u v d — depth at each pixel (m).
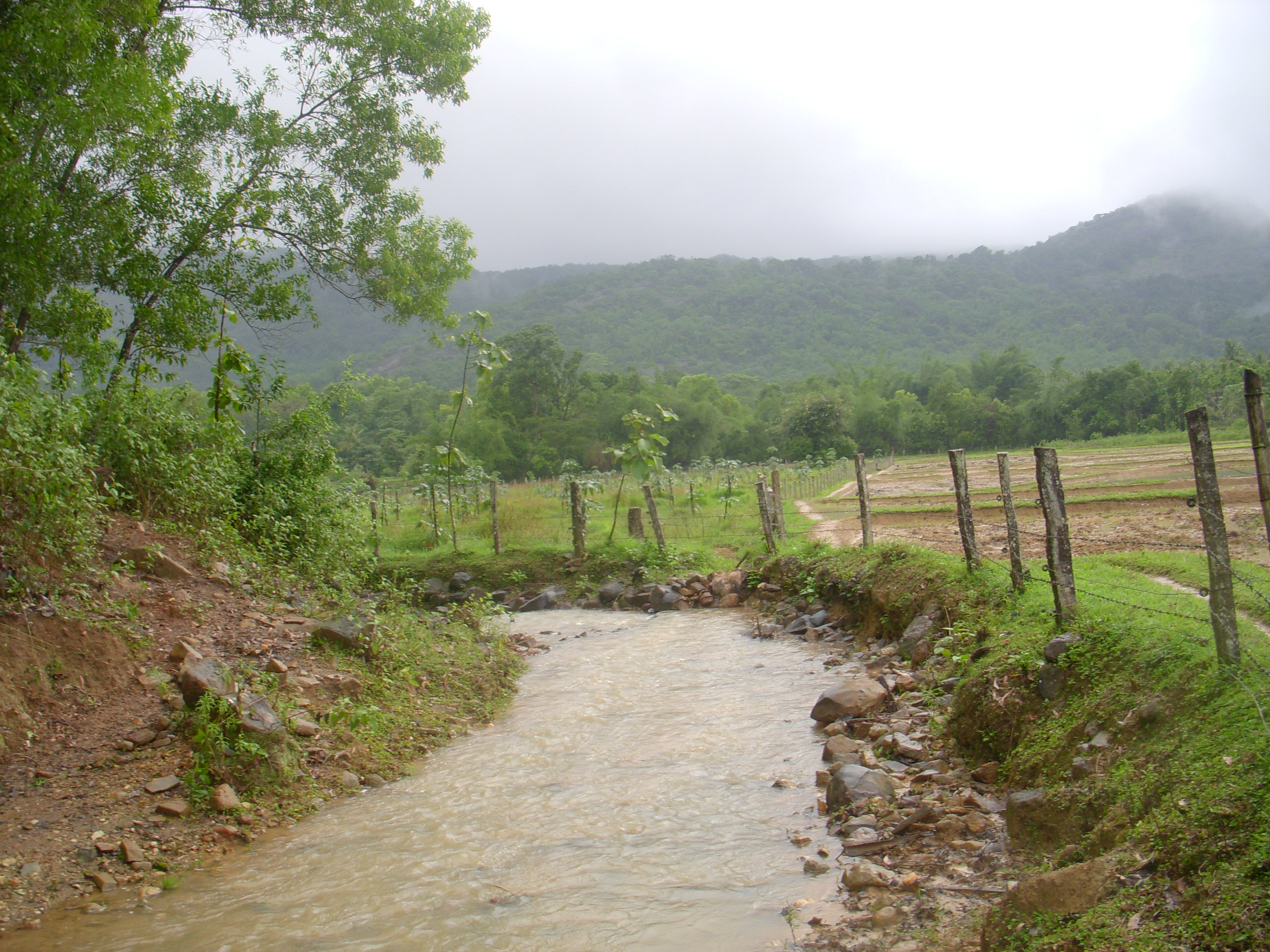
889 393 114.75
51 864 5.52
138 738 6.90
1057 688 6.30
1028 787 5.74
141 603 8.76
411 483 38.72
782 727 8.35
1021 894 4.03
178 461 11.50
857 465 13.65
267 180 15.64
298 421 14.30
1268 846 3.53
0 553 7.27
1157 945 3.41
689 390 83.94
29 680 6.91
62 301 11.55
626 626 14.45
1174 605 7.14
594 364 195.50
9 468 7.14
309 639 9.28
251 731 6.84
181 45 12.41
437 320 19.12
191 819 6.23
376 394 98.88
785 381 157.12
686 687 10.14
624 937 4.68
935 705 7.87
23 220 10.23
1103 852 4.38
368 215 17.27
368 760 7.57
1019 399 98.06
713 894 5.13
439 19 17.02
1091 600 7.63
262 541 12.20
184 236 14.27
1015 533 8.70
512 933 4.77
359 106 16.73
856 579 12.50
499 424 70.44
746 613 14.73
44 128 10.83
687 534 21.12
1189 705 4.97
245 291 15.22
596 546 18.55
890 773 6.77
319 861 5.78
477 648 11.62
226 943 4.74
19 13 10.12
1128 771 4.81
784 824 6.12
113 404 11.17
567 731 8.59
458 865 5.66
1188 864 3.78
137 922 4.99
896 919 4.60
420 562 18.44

◇ ◇ ◇

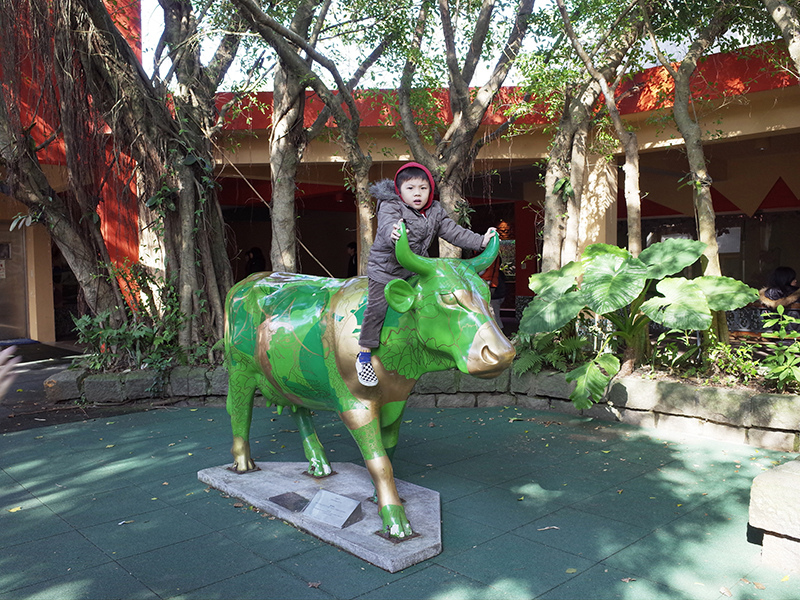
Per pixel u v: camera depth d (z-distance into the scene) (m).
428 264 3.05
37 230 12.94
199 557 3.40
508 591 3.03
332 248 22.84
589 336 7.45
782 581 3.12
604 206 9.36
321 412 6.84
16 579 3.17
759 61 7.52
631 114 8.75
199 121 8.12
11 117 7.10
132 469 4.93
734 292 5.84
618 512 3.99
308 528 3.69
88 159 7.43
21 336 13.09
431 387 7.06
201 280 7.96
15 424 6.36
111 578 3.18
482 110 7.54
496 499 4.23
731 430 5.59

◇ ◇ ◇

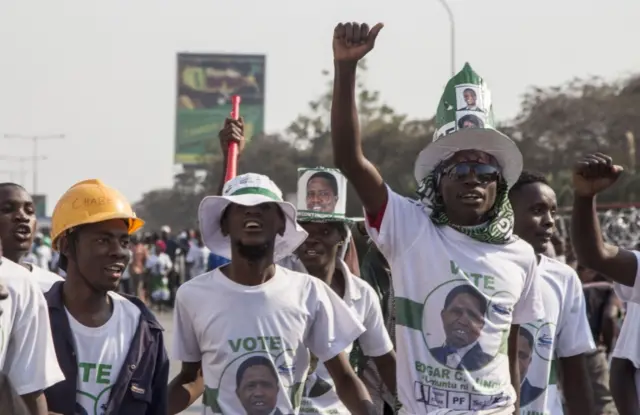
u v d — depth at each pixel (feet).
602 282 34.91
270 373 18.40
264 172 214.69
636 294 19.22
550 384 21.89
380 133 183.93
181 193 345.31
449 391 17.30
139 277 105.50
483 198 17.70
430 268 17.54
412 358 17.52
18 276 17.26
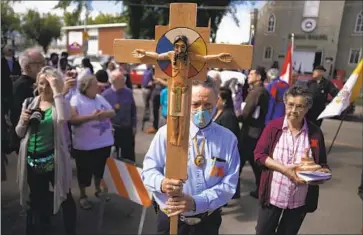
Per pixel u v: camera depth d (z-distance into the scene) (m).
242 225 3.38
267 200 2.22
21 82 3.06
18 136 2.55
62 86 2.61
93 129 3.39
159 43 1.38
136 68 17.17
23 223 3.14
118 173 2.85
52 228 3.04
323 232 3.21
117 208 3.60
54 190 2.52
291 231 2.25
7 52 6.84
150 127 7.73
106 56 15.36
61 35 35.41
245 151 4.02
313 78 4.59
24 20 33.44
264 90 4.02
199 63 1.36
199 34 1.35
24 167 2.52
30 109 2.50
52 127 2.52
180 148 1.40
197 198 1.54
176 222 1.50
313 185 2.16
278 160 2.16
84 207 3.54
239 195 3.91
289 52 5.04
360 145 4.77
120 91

◇ ◇ ◇

### Exercise objective
Begin with the line that has "1157 945 3.41" in the listing above and end after the line that has "1015 533 8.70"; output those lines exactly.

### Answer
1157 945 3.41
689 390 83.94
29 680 6.91
62 301 11.55
626 626 14.45
1174 605 7.14
594 364 195.50
9 468 7.14
309 639 9.28
251 731 6.84
181 45 12.41
437 320 19.12
191 819 6.23
376 394 98.88
785 381 157.12
686 687 10.14
624 937 4.68
935 705 7.87
23 220 10.23
1103 852 4.38
368 215 17.27
368 760 7.57
1019 399 98.06
713 894 5.13
439 19 17.02
1091 600 7.63
262 541 12.20
184 236 14.27
1015 533 8.70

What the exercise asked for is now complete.